Convert every line of the listing below into a JSON array of strings, one string per line, omitting any blank lines.
■ ■ ■ ■ ■
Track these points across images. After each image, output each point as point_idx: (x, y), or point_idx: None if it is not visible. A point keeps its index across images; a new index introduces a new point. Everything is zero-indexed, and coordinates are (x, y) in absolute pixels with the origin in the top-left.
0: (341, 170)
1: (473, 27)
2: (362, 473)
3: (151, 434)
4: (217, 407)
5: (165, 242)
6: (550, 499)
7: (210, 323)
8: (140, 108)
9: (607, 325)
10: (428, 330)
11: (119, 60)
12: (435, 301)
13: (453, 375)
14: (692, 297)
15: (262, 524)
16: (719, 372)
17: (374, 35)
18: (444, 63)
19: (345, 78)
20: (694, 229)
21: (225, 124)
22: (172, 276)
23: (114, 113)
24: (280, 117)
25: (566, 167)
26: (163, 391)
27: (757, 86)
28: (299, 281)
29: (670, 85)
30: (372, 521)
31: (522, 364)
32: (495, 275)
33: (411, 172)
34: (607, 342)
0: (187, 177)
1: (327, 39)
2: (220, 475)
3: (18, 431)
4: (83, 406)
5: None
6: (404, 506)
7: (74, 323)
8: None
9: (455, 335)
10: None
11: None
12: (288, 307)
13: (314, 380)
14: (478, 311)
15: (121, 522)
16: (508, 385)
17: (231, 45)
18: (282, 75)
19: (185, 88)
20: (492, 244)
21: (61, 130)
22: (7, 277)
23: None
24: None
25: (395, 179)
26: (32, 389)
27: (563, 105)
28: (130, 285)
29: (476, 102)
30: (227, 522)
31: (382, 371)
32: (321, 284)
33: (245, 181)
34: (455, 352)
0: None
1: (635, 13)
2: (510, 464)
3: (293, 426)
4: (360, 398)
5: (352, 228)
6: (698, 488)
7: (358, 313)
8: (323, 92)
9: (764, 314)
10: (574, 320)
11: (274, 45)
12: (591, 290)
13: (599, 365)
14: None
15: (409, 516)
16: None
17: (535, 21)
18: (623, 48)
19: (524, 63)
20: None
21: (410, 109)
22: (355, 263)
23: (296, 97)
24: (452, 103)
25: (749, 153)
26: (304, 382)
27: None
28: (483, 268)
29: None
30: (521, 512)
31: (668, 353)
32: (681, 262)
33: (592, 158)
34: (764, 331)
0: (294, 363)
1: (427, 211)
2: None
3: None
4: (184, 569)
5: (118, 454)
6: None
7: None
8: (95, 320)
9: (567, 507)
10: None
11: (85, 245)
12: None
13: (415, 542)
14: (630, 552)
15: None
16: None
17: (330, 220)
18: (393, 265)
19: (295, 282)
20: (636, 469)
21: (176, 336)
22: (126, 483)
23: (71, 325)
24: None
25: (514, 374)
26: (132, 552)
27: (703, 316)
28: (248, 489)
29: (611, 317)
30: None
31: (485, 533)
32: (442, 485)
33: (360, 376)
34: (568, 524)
■ ■ ■ ■ ■
* _Task response_:
[
  "Track these points across images. After each image, output each point as point_idx: (x, y), or point_idx: None if it is not visible. A point keeps its index across images; a new index introduces a new point. Everything is zero-indexed, and coordinates are (x, y) in absolute pixels with the origin in the top-left.",
  "0: (341, 170)",
  "1: (473, 27)",
  "2: (362, 473)",
  "3: (151, 434)",
  "4: (217, 407)",
  "5: (165, 242)",
  "6: (550, 499)",
  "7: (210, 323)",
  "8: (140, 108)",
  "9: (607, 325)",
  "10: (428, 330)",
  "11: (119, 60)",
  "12: (435, 301)",
  "13: (453, 375)",
  "14: (692, 297)",
  "15: (262, 524)",
  "16: (719, 372)",
  "17: (374, 35)",
  "18: (444, 63)",
  "19: (345, 78)",
  "20: (694, 229)",
  "21: (225, 124)",
  "22: (172, 276)",
  "23: (114, 113)",
  "24: (280, 117)",
  "25: (566, 167)",
  "26: (163, 391)",
  "27: (757, 86)",
  "28: (299, 281)",
  "29: (670, 85)",
  "30: (372, 521)",
  "31: (522, 364)",
  "32: (495, 275)",
  "33: (411, 172)",
  "34: (607, 342)",
  "0: (187, 177)",
  "1: (327, 39)",
  "2: (220, 475)",
  "3: (18, 431)",
  "4: (83, 406)",
  "5: None",
  "6: (404, 506)",
  "7: (74, 323)",
  "8: None",
  "9: (455, 335)",
  "10: None",
  "11: None",
  "12: (288, 307)",
  "13: (314, 380)",
  "14: (478, 311)",
  "15: (121, 522)",
  "16: (508, 385)",
  "17: (231, 45)",
  "18: (282, 75)",
  "19: (185, 88)",
  "20: (492, 244)",
  "21: (61, 130)",
  "22: (7, 277)",
  "23: None",
  "24: None",
  "25: (395, 179)",
  "26: (32, 389)",
  "27: (563, 105)",
  "28: (130, 285)",
  "29: (476, 102)",
  "30: (227, 522)",
  "31: (382, 371)",
  "32: (321, 284)",
  "33: (245, 181)",
  "34: (455, 352)",
  "0: None",
  "1: (635, 13)",
  "2: (510, 464)",
  "3: (293, 426)",
  "4: (360, 398)",
  "5: (352, 228)",
  "6: (698, 488)",
  "7: (358, 313)",
  "8: (323, 92)",
  "9: (764, 314)",
  "10: (574, 320)",
  "11: (274, 45)",
  "12: (591, 290)",
  "13: (599, 365)",
  "14: None",
  "15: (409, 516)",
  "16: None",
  "17: (535, 21)",
  "18: (623, 48)",
  "19: (524, 63)",
  "20: None",
  "21: (410, 109)",
  "22: (355, 263)",
  "23: (296, 97)",
  "24: (452, 103)",
  "25: (749, 153)",
  "26: (304, 382)",
  "27: None",
  "28: (483, 268)",
  "29: None",
  "30: (521, 512)",
  "31: (668, 353)",
  "32: (681, 262)",
  "33: (592, 158)",
  "34: (764, 331)",
  "0: (294, 363)",
  "1: (427, 211)",
  "2: None",
  "3: None",
  "4: (184, 569)",
  "5: (118, 454)",
  "6: None",
  "7: None",
  "8: (95, 320)",
  "9: (567, 507)",
  "10: None",
  "11: (85, 245)",
  "12: None",
  "13: (415, 542)",
  "14: (630, 552)",
  "15: None",
  "16: None",
  "17: (330, 220)",
  "18: (393, 265)",
  "19: (295, 282)",
  "20: (636, 469)",
  "21: (176, 336)",
  "22: (126, 483)",
  "23: (71, 325)",
  "24: None",
  "25: (514, 374)",
  "26: (132, 552)",
  "27: (703, 316)",
  "28: (248, 489)",
  "29: (611, 317)",
  "30: None",
  "31: (485, 533)",
  "32: (442, 485)",
  "33: (360, 376)",
  "34: (568, 524)"
]